Answer from the forum thread below:
1. What weapon does demonictalkin56 choose for taking on an ork infested world?
2. Which two stats does Karak The Unfaithful cite for Tau ethereals?
3. Which creatures does MidnightSun say they'd like to punch?

[Selected text]

Content starts

I just assumed it was an unarmed fistfight.


----------



## demonictalkin56 (Jan 30, 2011)

If we're setting the parameters of the fight I will take on an ork infested world. My weapon you ask.....life-eater; score one for me


----------



## High_Seraph (Aug 28, 2009)

A Tau ethereal.


----------



## MidnightSun (Feb 10, 2009)

I like to think that I'd punch the shit out of a Ratling or a Snotling/Grot. But I don't like to hurt people unless they really deserve it, so they'd have to advance on me in a intimidating way or make a really, really bad grammar error before I my conscience would give me the thumbs-up.

Midnight


----------



## Karak The Unfaithful (Feb 13, 2011)

> A Tau ethereal.


actually (suprisingly) tau ethereals are quite good in close combat (for tau that is) with Ws4 and A3 they will own you! lol


----------



## MidnightSun (Feb 10, 2009)

Content ends

[Given information]
Content starts

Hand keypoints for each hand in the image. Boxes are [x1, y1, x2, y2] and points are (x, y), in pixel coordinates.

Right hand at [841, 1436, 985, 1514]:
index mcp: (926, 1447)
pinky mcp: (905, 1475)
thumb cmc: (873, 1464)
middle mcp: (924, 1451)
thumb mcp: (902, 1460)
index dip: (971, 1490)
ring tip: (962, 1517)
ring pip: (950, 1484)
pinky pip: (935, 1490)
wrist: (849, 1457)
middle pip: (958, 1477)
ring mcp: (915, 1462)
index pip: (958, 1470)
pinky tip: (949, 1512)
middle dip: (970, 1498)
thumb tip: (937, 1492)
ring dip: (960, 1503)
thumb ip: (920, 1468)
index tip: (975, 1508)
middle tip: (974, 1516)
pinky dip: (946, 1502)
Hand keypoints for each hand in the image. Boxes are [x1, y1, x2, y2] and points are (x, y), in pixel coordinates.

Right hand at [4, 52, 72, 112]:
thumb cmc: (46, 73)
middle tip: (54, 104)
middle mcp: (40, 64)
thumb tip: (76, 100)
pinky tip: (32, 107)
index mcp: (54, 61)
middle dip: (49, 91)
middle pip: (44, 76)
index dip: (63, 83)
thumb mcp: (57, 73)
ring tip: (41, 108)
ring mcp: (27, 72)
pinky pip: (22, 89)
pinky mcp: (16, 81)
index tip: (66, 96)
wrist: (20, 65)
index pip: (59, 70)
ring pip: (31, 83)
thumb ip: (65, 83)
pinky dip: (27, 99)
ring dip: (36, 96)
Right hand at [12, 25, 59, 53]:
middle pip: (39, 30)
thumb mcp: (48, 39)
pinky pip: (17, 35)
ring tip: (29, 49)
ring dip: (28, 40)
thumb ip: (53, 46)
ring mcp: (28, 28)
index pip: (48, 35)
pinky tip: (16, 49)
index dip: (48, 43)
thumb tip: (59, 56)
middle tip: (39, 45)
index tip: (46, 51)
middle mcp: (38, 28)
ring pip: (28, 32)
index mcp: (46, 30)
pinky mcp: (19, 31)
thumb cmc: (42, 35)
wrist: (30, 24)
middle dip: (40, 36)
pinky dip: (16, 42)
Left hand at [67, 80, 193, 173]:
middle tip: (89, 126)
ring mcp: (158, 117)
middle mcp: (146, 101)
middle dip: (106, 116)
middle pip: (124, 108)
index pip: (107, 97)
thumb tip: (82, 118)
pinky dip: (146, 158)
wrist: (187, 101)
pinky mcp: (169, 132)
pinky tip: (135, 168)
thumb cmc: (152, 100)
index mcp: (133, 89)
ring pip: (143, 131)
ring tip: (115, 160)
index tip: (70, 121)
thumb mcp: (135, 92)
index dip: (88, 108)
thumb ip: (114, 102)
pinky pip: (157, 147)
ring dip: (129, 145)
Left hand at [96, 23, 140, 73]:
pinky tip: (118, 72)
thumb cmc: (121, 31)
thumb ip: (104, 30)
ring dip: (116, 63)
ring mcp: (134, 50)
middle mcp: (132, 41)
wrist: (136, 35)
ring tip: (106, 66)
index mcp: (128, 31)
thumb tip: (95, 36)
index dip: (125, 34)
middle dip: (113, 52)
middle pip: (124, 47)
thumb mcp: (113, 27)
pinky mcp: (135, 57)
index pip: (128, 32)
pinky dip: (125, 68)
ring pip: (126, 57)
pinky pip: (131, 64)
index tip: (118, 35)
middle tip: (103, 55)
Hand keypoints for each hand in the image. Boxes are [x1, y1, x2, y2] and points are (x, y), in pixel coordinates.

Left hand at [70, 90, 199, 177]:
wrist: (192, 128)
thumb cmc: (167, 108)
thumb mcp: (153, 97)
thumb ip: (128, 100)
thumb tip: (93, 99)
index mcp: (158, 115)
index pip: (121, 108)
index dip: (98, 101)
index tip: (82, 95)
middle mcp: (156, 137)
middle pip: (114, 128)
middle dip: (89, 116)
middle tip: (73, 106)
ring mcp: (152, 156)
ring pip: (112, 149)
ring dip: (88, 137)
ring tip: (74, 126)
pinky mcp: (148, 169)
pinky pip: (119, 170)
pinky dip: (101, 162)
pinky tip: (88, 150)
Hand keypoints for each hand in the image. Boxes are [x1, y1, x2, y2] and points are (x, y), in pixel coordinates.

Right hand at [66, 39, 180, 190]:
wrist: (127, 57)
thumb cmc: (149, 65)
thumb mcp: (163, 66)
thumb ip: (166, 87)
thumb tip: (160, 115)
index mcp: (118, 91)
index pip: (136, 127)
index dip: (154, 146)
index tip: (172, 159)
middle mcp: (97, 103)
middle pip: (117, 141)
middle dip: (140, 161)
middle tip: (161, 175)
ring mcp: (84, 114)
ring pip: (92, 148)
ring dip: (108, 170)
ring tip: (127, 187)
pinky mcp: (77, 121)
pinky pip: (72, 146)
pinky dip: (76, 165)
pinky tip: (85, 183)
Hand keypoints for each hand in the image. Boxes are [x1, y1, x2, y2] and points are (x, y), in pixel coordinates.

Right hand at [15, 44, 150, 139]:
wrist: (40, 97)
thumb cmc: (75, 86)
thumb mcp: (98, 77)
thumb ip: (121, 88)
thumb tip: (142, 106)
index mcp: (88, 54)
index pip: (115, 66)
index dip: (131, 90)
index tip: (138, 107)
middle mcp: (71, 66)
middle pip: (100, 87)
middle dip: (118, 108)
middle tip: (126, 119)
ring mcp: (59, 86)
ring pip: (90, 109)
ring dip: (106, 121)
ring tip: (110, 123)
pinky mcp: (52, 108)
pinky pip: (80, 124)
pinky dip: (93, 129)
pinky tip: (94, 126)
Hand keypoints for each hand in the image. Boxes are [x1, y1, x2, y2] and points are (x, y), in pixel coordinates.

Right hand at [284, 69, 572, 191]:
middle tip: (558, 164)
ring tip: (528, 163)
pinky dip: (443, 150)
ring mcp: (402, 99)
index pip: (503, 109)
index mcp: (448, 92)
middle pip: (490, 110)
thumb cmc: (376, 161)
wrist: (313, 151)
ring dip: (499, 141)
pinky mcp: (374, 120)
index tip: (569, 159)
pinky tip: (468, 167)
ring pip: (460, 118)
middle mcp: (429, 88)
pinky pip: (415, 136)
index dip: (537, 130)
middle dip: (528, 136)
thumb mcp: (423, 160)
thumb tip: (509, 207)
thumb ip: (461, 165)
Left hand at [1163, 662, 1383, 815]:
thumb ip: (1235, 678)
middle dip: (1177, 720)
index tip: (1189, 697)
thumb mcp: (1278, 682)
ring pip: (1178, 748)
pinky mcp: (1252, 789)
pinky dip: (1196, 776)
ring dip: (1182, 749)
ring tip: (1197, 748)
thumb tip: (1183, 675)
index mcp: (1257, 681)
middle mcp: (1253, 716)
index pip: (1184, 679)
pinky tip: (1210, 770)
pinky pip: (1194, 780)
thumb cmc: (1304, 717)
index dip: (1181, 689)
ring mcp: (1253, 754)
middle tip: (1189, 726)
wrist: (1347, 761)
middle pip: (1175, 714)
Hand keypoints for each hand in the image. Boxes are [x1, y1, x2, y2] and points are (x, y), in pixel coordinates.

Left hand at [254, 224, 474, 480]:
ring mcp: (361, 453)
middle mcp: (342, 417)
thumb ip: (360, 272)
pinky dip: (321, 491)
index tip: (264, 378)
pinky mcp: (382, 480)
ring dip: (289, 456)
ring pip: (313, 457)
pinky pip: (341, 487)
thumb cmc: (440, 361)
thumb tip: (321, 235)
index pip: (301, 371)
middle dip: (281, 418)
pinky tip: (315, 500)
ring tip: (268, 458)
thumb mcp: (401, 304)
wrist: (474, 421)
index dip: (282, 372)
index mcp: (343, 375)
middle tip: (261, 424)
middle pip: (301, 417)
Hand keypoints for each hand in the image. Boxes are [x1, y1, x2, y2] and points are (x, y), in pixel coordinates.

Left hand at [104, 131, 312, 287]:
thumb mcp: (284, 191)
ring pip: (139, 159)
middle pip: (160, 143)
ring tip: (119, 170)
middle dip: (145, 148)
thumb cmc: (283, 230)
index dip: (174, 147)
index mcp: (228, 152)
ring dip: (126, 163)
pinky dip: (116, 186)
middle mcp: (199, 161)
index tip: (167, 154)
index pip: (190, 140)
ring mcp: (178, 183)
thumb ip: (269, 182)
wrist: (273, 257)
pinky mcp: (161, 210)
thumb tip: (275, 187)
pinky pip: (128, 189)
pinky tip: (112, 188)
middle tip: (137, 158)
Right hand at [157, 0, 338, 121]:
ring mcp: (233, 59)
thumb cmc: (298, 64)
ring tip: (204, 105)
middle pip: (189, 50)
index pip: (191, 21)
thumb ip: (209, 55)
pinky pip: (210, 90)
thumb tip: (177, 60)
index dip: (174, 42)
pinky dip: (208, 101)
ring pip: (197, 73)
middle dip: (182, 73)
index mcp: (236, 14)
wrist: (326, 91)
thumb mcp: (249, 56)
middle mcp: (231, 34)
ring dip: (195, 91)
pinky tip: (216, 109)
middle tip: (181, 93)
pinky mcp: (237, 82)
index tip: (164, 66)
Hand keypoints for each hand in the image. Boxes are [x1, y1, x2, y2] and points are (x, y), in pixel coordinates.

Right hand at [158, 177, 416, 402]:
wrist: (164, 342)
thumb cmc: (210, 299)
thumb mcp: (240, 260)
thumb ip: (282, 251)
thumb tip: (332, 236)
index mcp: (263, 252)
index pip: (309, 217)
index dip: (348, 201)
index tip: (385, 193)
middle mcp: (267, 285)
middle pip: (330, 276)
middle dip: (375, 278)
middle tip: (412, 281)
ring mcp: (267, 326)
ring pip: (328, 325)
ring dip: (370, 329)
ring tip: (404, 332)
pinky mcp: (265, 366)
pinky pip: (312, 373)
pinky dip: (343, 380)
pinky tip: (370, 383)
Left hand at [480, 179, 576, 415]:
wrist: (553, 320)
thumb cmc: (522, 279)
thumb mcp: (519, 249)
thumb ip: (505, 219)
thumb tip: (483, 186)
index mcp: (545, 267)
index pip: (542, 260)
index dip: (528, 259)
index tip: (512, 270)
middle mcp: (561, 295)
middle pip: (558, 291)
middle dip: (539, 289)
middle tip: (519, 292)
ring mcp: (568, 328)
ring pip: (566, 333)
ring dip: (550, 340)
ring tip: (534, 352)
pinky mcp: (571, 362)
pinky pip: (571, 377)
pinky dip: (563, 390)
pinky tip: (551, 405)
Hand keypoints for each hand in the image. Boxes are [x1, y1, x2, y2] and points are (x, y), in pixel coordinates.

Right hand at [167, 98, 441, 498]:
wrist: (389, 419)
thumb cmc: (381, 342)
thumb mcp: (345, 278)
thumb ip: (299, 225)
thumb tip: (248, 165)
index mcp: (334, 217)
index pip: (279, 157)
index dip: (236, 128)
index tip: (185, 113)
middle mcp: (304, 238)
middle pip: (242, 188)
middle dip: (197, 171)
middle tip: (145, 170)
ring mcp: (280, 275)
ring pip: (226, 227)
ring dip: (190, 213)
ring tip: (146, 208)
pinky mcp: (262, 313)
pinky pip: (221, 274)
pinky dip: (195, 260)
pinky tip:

Content ends

[Task answer]
1. Life-eater.
2. Ws4 and A3.
3. A Ratling or a Snotling/Grot.